In the statement released Tuesday, Dr. Ruth Collins-Nakai, the President of the CMA also announced that Dr. Noni MacDonald, a professor of pediatrics at Dalhousie University and a member of the oversight committee, has been appointed acting editor of CMAJ. Clearly her other responsibilities require some backup. Dr. Bruce Squires, a former editor of the CMAJ from 1987 to 1996, has been named Editor Emeritus to assist Dr. MacDonald. Dr. Squires is also the former Vice-President of the World Association of Medical Editors.

In a radio interview on CBC's As It Happens on Tuesday evening, Dr. Collins-Nakai heaped praise on the new acting editor and went out of her way to say the board had full confidence in the President of CMA Media Inc., Graham Morris. But beyond saying that the public was "only hearing one side of the story", she refused to discuss any details concerning the firing of the editor and the departure of the person tagged to be his replacement.

Morris was quoted in the New York Times attributing the firing to his need to take the journal in a new direction. Now, the CMA seems keen to spin the whole affair as an issue of governance and oversight. No comments are coming from anywhere, however, about the issue of the "privatization" of the CMAJ by the CMA, which immediately preceeded the crisis.

Even the gravitas provided by an overworked former Supreme Court judge (who is still working on a judicial inquiry in Newfoundland that is months overdue) may not be enough oil to pour on these troubled waters.

It seems likely, however, that the CMA will now use Mr. Justice Lamer as an excuse to say nothing until he reports back (it is said, by the end of June). Meanwhile, doubtless, severance negotiations are going on between the CMA and Dr. Hoey, the former editor. And Dr. MacDonald has an issue to get out.

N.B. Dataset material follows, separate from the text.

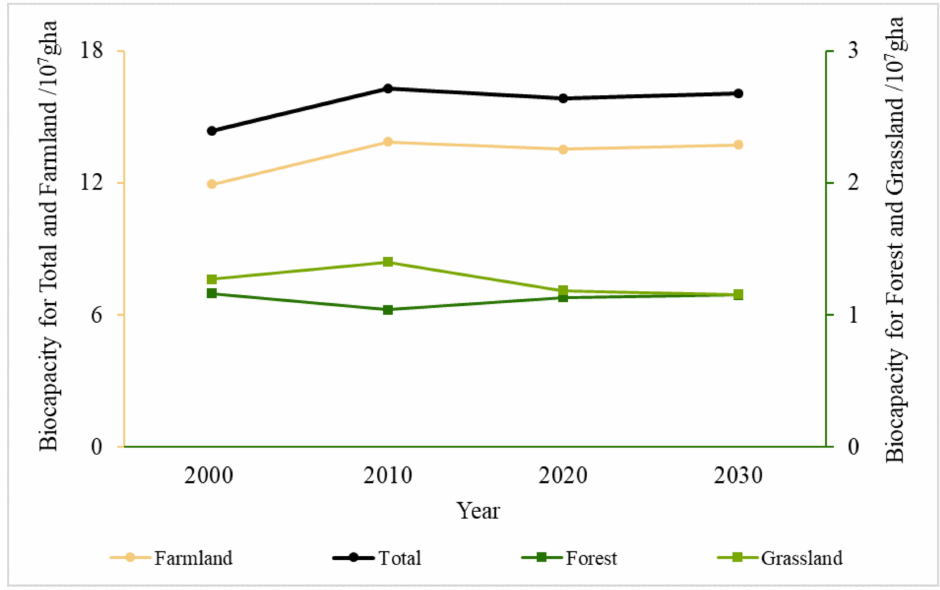
Figure 5. Change tendency of BC in the Agro-Pastoral Zone of Northern China from 2000 to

Meanwhile, a few days ago (March 3) the prestigious British medical journal The Lancet posited another possible reason for Dr. Hoey's dismissal (assuming the Mr. Morris's "need for a change" argument is not accepted at face value): it says the firings may have been the result of a series of articles, online and in print on health politics, articles that were particularly critical of the new federal Conservative health minister Tony Clement. Read an account of this in The Toronto Star, including the suggestion that a critical passage in an article was changed to its antithesis.